I'm trying to think of something to say and all I can come up with is hang in there.
I suppose this is giving you extra time to prepare, even if your hours are filled perfectly well. Email me the minute you feel able to let me have news. I'll get an alert sent to my mobile phone so I can be there for you when/if you need me to be.
I pray for a merciful ending. A little late for that I think, as this has been going on for so long, draining you and your family. Your poor mother has been so badly treated by this horrible disease. You would think by now, with all the technology that we could get a handle on this. In some ways we are no more advanced than we were in ancient times.
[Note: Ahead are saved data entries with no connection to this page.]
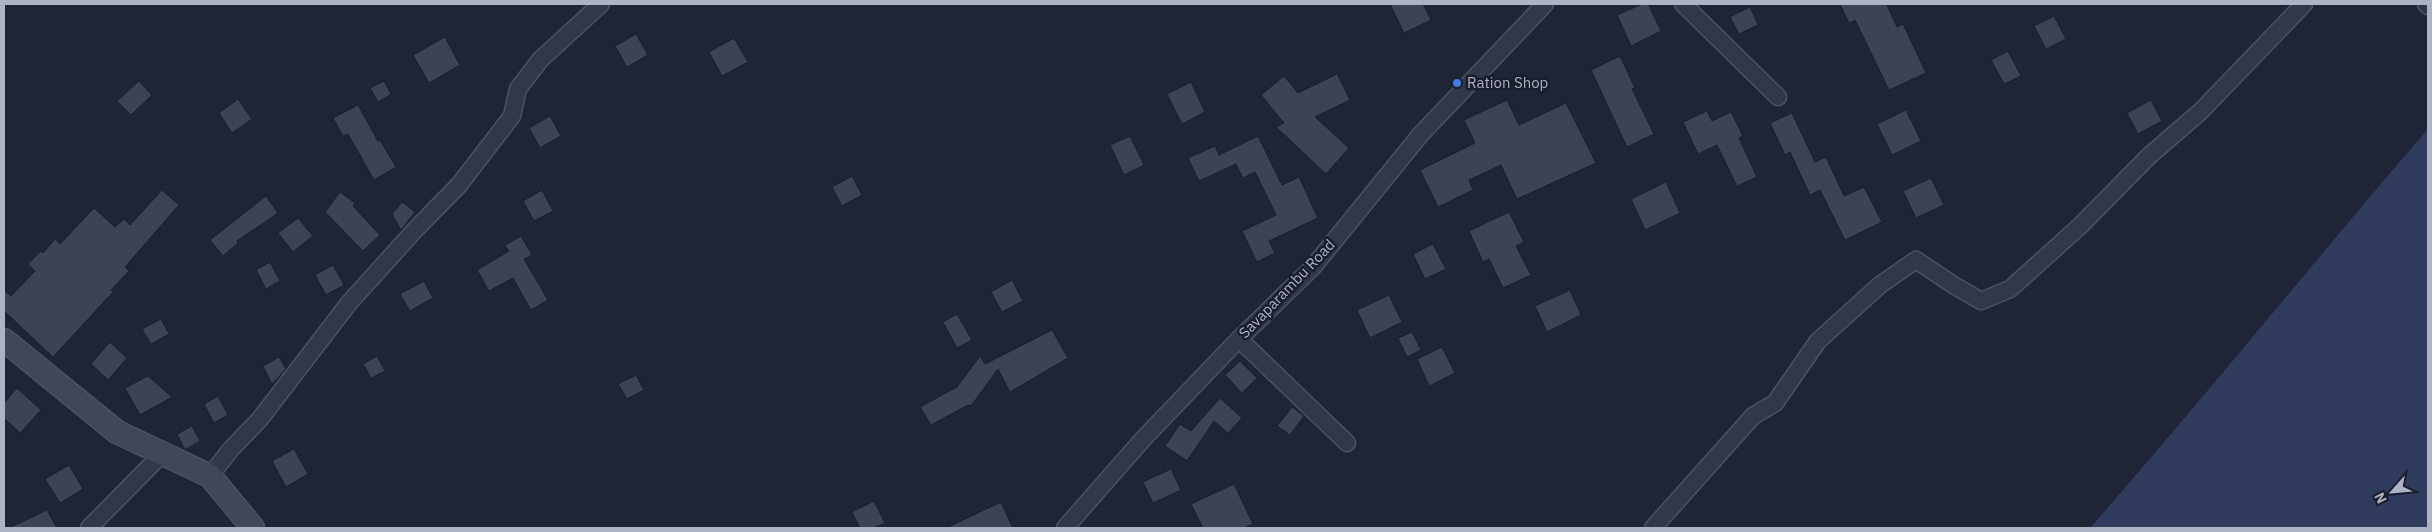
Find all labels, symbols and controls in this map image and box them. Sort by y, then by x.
place label: Ration Shop [1467,73,1548,92]
marker: Ration Shop [1451,77,1463,89]
street label: Savaparambu Road [1235,235,1339,342]
north arrow [2367,467,2417,517]
text: N [2370,489,2391,507]

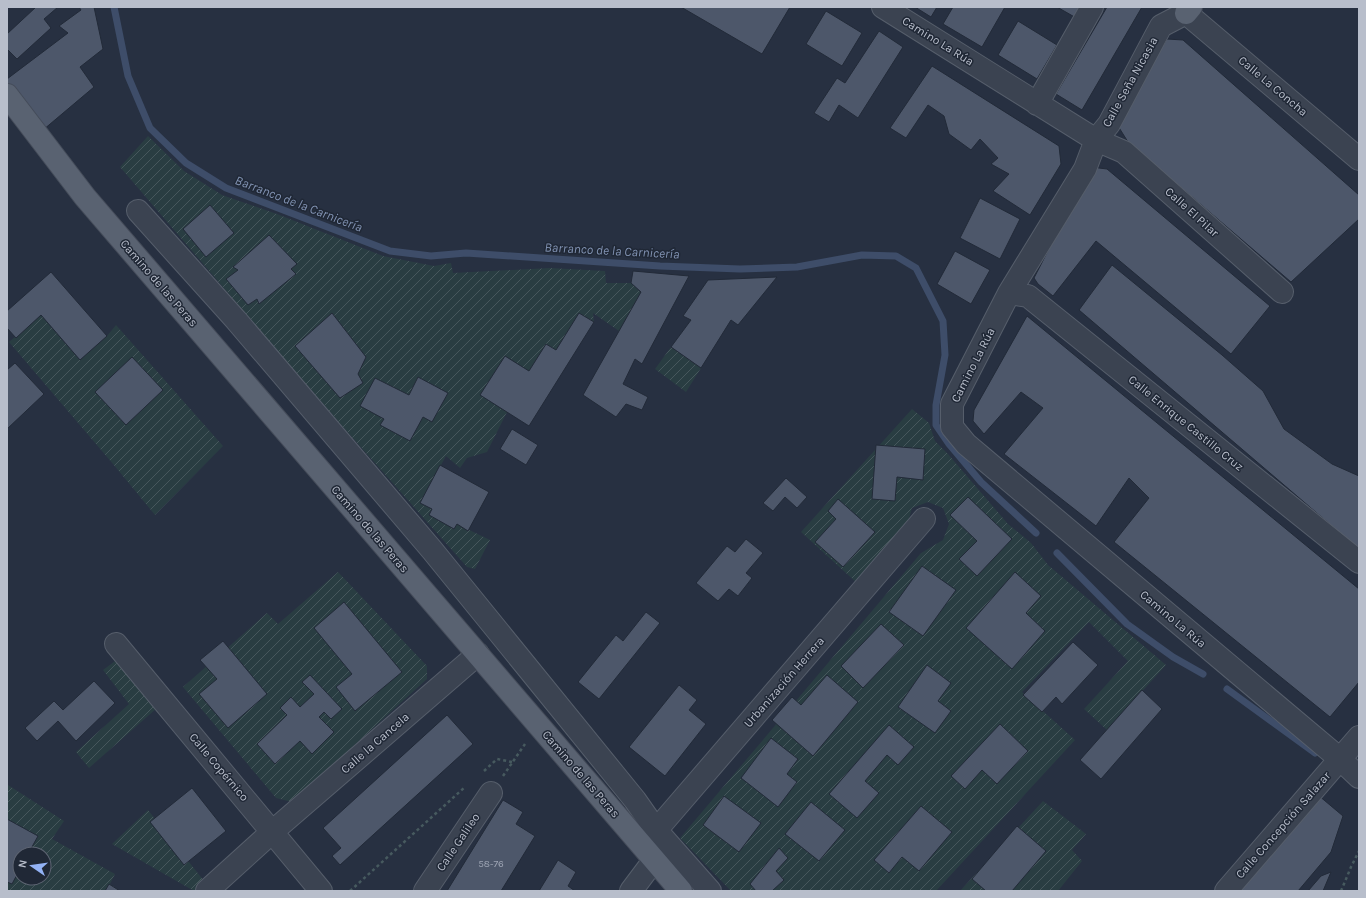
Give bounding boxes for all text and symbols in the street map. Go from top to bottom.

And yeah, that is a bit spooky...
Eve, I am so sorry. I hope she is resting easily now.
I believe in that kind of thing completely! I find it comforting.
Thinking of you all. I do hope your mom's last moments are peaceful.
That is spooky about the picture, but I believe it means your dad's waiting for her.
Eve and Bebo--I am praying you both are hanging in there...I am a little concerned that we don't have a blog update today yet...
love you both!!
The poltergeist activity is normal at times like these. Pictures actually floated off the wall and half way across the room a couple of months before my Grandma died. I was at her side when she passed. These things are never pleasant. Hang in there. (((Hugs)))
May her passing be peaceful. Am thinking of you and yours
Hope her passing is peaceful and painless.
I am praying for you and your mom, Eve. Let her find the peace she needs. Much love to you and Bebo.